Aim of the exercise -> What you return should match the entries below exactly, only without the images.

Material provided ->

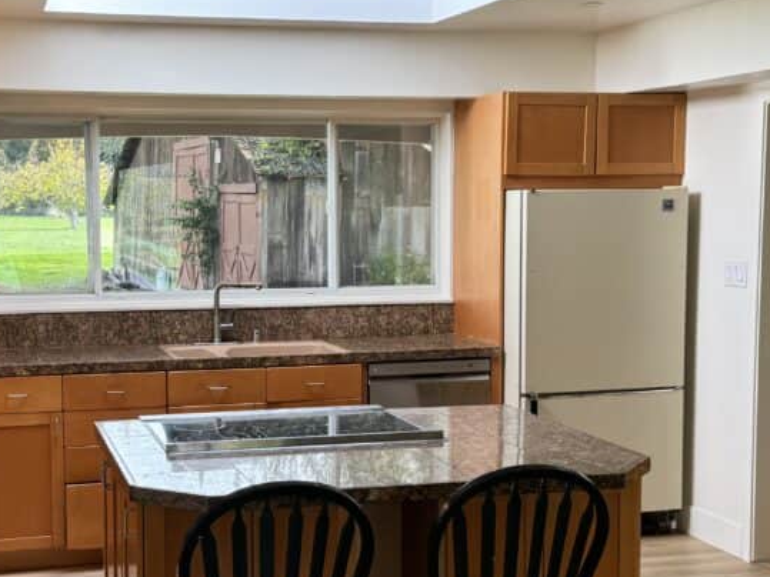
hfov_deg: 33.7
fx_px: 1268
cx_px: 301
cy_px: 323
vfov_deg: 25.6
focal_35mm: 57
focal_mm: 6.76
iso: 64
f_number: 1.78
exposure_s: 1/121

Task output ->
hfov_deg: 33.7
fx_px: 1268
cx_px: 301
cy_px: 323
vfov_deg: 25.6
focal_35mm: 57
focal_mm: 6.76
iso: 64
f_number: 1.78
exposure_s: 1/121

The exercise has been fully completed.